==== Text for analysis ====

Reporting from everywhere, people everywhere are reporting the lack of “football” that was played by the Virginia Tech Hokies in yesterday’s season opener for the Hokies and non-rival / totally random opponent Boise State. Within 4 minutes of kickoff, Hokies everywhere curiously wondered why there were no actual “football players” playing real “football” during this game. By the end of the first quarter with this formerly great football team giving up two touchdowns and a field goal, many wondered if “football” still existed and if the so-called “football players” had actually been training for months leading up to this game with famed and beloved coach, Frank Beamer.

Additionally, there were sitings on the field of “excess ego” and “foolishness.” And while Boise State players seemed to actually be ready to play a game of football, Virginia Tech’s team seemed to be distracted by their own badass uniforms and supposed knowledge that they were already great and didn’t need to prove it by gaining yardage on the field in what is known as “first downs,” and eventually scoring points by achieving “touchdowns.”

Luckily, coaching greats Frank Beamer, Billy Hite, and Bud Foster whupped the boys into shape by deflating said “egos” and reminding them that to be great, a team must actually play real football. The Hokies, who have an extremely impressive and loyal fan-base even in the face of turrible football playing again and again, managed to find themselves remembering how to “play football” and came back for an impressive gain of score-age in the second quarter and second half of the game.

This abrupt turn-around in performance, which some fans called “showing up” and “not being little girls on the field,” was promising and warmed the hearts of Hokies across the globe, whether watching in the stadium, in bars, or on espn.com from their mom’s basement. “This is the Hokie football I remember from past great seasons,” one fan remarked. While another insisted still that despite the improvement in play, “[Offensive Coordinator Bryan] Stinespring still needs to go!”

==== Supplied information ====

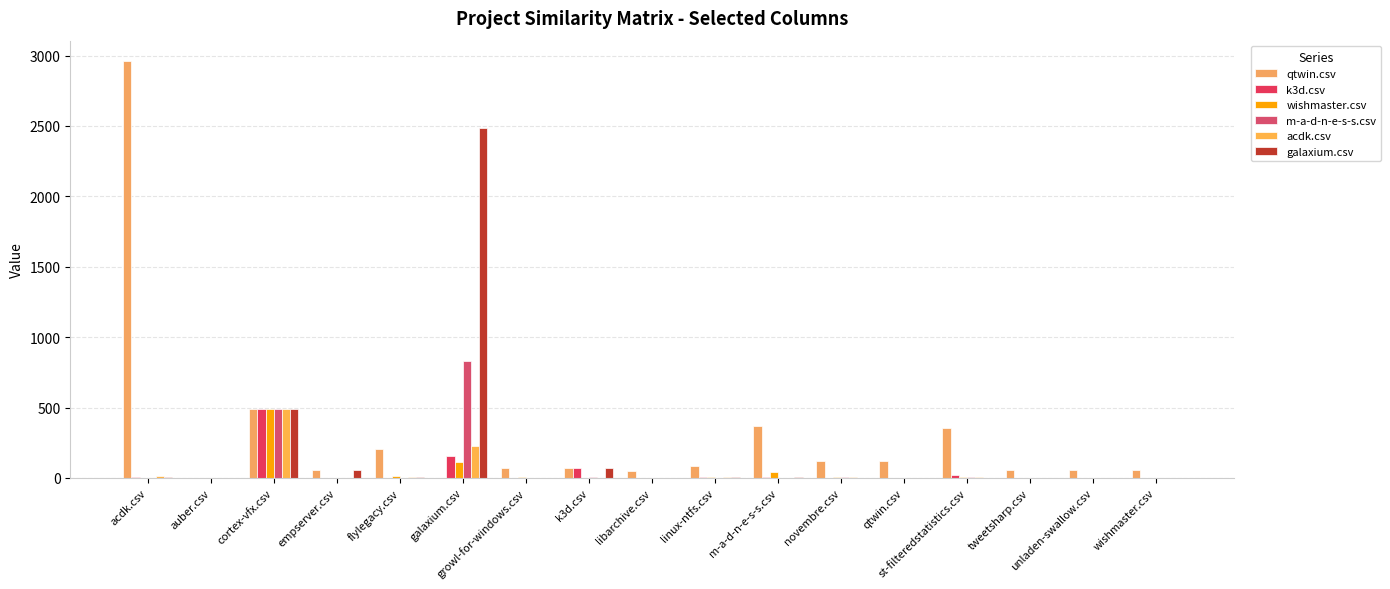

What is the value of the qtwin.csv bar at the 10th from the left?

84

====

Activities -
A. In the piece about the Virginia Tech season opener against Boise State, what had the Hokies given up by the end of the first quarter?
B. Name every member of the Virginia Tech coaching staff mentioned in the piece about the Hokies' season opener.
C. Extend the piece about the Hokies' season opener against Boise State with a further paragraph that follows its final quote.

Results for each task -
A. Two touchdowns and a field goal.

B. Frank Beamer, Billy Hite, Bud Foster, Bryan Stinespring

C.
Still, as fate would have it, the Hokies failed to keep the Broncos from scoring one last “touchdown” in the last 1.5 minutes of the game, proving two to three things yet again: 1) that the little mistakes [like missing a ridiculously short field goal of 34 yards for crying out loud] are the ones that catch up to you in the end and lose the game, 2) that 1 minute on the clock is enough time for anyone to score something but us, and 3) that Hokies everywhere still love watching our team “play football” no matter how turribly or heroically they play.  “We love you Tyrod!” shouted one enthusiastic graduate to the TV as the clock wound down the final seconds of despair. Other fans proclaimed love to Ryan Williams and many other players, proving that each fan has his or her own favorite no matter that player’s performance.  One fan, speaking on the condition of anonymity, informed that “we’ll always love them, no matter how [expletive] they play. Even if we lose every [expletive] game for the rest of this [expletive] season, we’ll love them and will keep coming back for more.” Other nearby fans  cheered in agreement, raising their cans of $1 PBR (a phenomenon found across North America)  in a toast to fantastically heartbreaking Hokie football.

For next week, fans everywhere are hopeful that our players will leave their egos and self-impressiveness in their lockers during the game, especially since the Hokies will be battling non-famous James Madison University, a team which they should be able to squash with minimal effort.